# Testing Crossovers



## Andy (Sep 23, 2007)

I recently got my hands on a pair of Yorkville Elite 401s, to use for parts. One woofer was cooked (I couldn't even get an impedance measurement across the terminals). The other was an 8 ohm, when the crossovers require a 4 ohm woofer. Would this damage a crossover, and how can I see if the crossovers are still good without blowing out a power amp?

Thanks.


----------



## Hamm Guitars (Jan 12, 2007)

Using an 8 Ohm driver on a passive crossover designed designed for a 4 Ohm load can change the crossover point of the filter, depending on the design. I the simplest design, higher frequencies are shunted to ground through a capacitor and the reactance of the filter will change with the impedance of the driver as its impedance is a component of the filter.

However, I think that the RCF speakers that originally came in the 401's were 8 ohms, so that 4 Ohm rating may be a minimum load as Yorkville may have used the same crossover in the cabinets with 2 15' drivers as well. If you get a hold of Santon Audio (North of Toronto, or on Ebay) you can either get the original driver reconed, or replaced if it has been swapped out with something other than the RCF.


----------



## Andy (Sep 23, 2007)

Thanks for the info.

I have a pair of eminence 4 ohm drivers that would work perfectly in it.

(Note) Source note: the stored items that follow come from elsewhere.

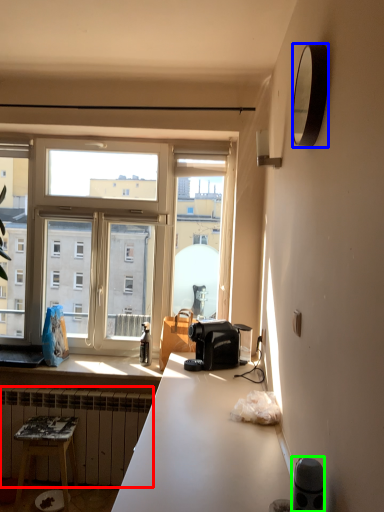
Question: Which is farther away from radiator (highlighted by a red box)? mirror (highlighted by a blue box) or appliance (highlighted by a green box)?

Choices:
 (A) mirror
 (B) appliance

Answer: (A)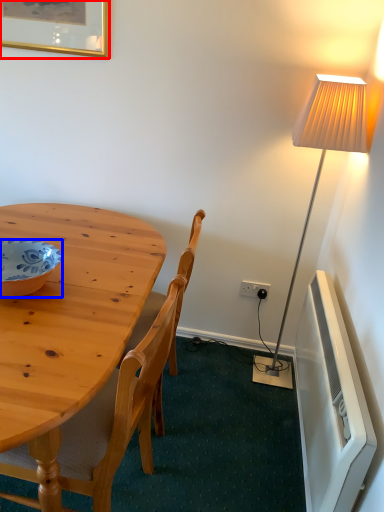
Question: Which of the following is the closest to the observer, picture frame (highlighted by a red box) or bowl (highlighted by a blue box)?

Choices:
 (A) picture frame
 (B) bowl

Answer: (B)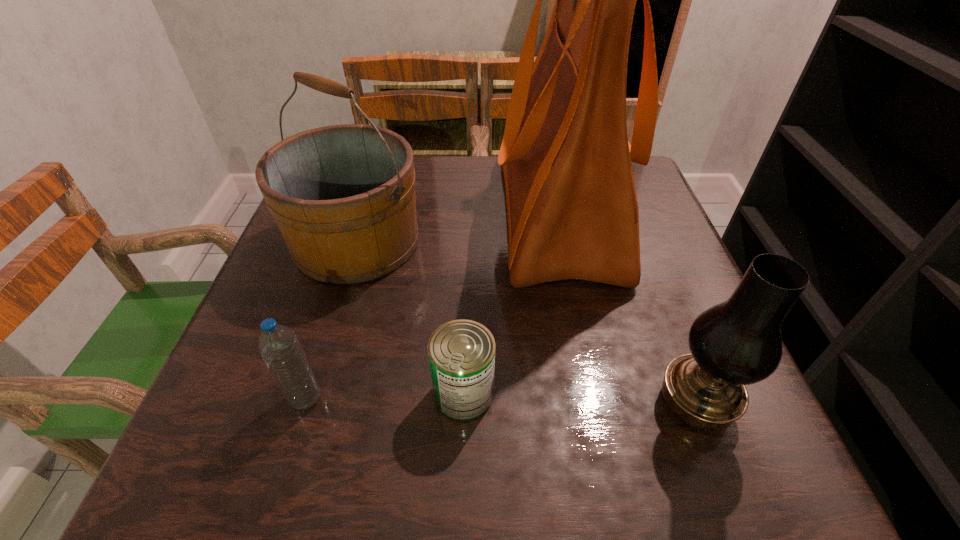
Locate an element on the screen. blank area located on the back of the third shortest object is located at coordinates (646, 274).

Identify the location of vacant area located on the back of the fourth tallest object. (342, 282).

Find the location of `vacant space located 0.160m on the back of the third object from right to left`. vacant space located 0.160m on the back of the third object from right to left is located at coordinates (467, 297).

Locate an element on the screen. The image size is (960, 540). shopping bag at the far edge is located at coordinates (572, 209).

You are a GUI agent. You are given a task and a screenshot of the screen. Output one action in this format:
    pyautogui.click(x=<x>, y=<y>)
    Task: Click on the bucket at the far edge
    This screenshot has width=960, height=540.
    Given the screenshot: What is the action you would take?
    pyautogui.click(x=343, y=196)

I want to click on object that is positioned at the near edge, so click(x=738, y=342).

The image size is (960, 540). Identify the location of bucket located at the left edge. (343, 196).

Image resolution: width=960 pixels, height=540 pixels. I want to click on water bottle at the left edge, so click(x=278, y=345).

In order to click on shopping bag that is at the right edge in this screenshot , I will do `click(572, 209)`.

At what (x,y) coordinates should I click in order to perform the action: click on oil lamp that is at the right edge. Please return your answer as a coordinate pair (x, y). Looking at the image, I should click on (738, 342).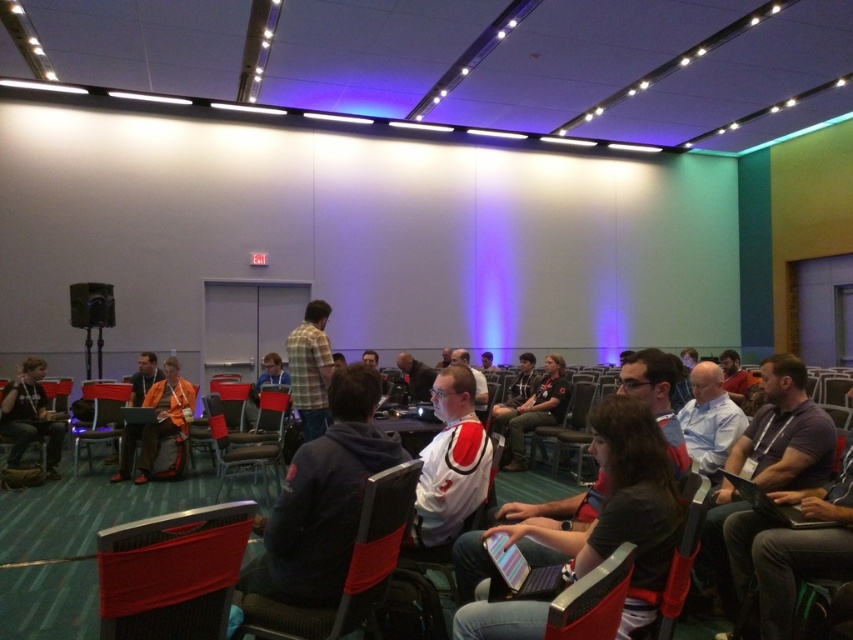
You are organizing a photo shoot in the conference room. You need to ensure that the matte white shirt at center is visible in the frame without being blocked by the black fabric chair at center. Based on their sizes, can you position them so that the shirt remains visible?

The matte white shirt at center is wider than the black fabric chair at center. Therefore, positioning the shirt slightly to the side of the chair would allow its full width to remain visible in the frame without obstruction.

You are sitting in the wooden chair at center and want to move to the front of the room. Is the matte black chair at center blocking your path?

The matte black chair at center is above the wooden chair at center, so it is located in front of you. Therefore, the matte black chair at center is blocking your path to the front of the room.

Looking at this image, you are organizing a workshop in this conference room and need to seat two participants. You have a matte black chair at center and a wooden chair at center available. If you want to choose the wider chair for better comfort, which one should you pick?

The matte black chair at center has a larger width than the wooden chair at center, so you should choose the matte black chair at center for better comfort.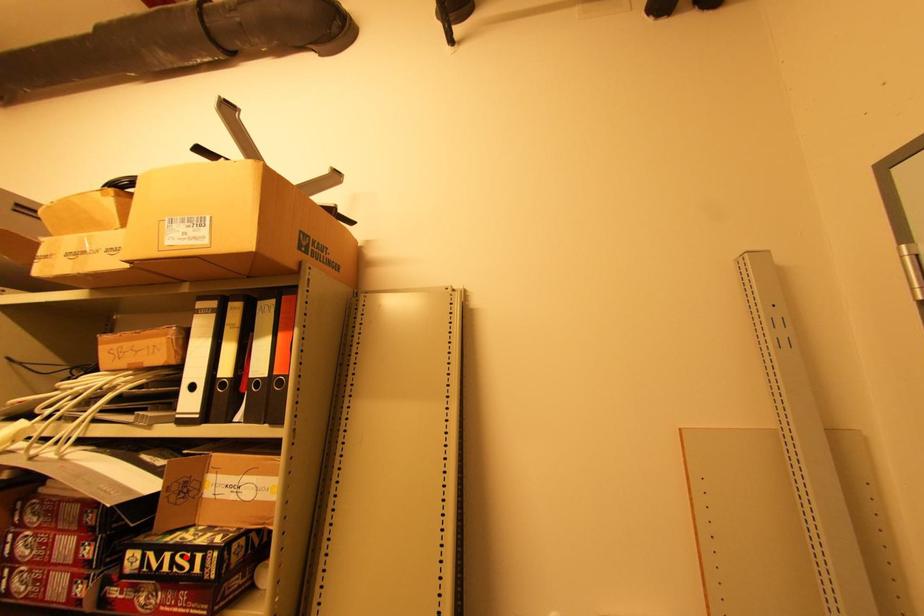
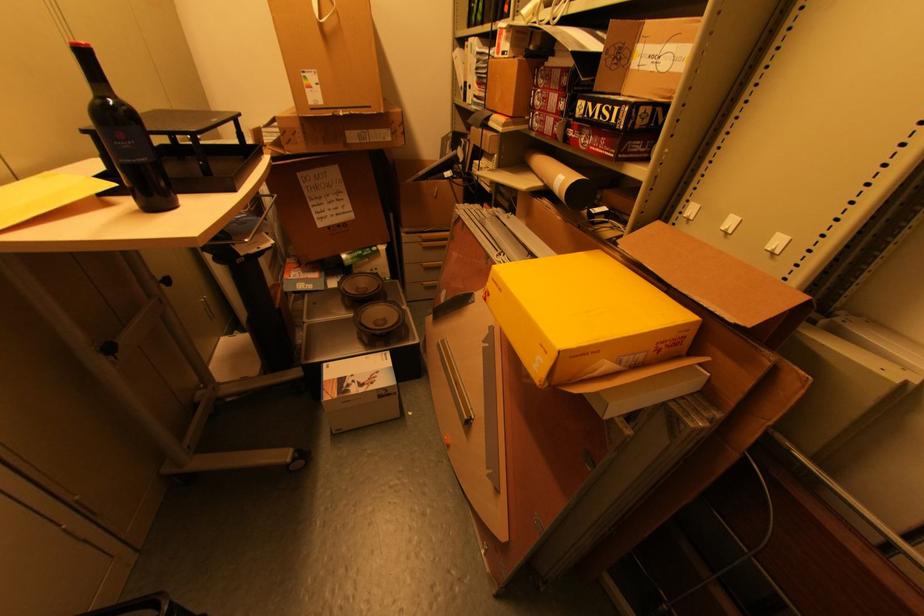
Question: I am providing you with two images of the same scene from different viewpoints. A red point is marked on the first image. Is the red point's position out of view in image 2?

Choices:
 (A) Yes
 (B) No

Answer: (B)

I just checked the crossovers, one specifies an RCF L15K81Y (A 4ohm driver according to Santon Audio), and the other an RCF L15K80Y (8 ohms). So, I guess I'll have one Eminence and one RCF -- these cabs are just for rehearsal.

I assume a 4ohm in the 8ohm crossover would lead to an impedance drop where the low and high drivers meet -- as they'll effectively be in parallel from the crossover frequency to an octave above it.


----------



## Hamm Guitars (Jan 12, 2007)

Yup, a change in the impedance of one of the drivers might result in either a gap in the crossover points or a summing of the two components producing frequencies in the same region. It won't necessarily be an octave because a doubling of the impedance won't necessarily equal a doubling of the crossover frequency. If the 15 goes too high, it's not that bad, but if the horn goes too low (not as likely as there will be an inductor shunt) you could destroy the hf driver.


----------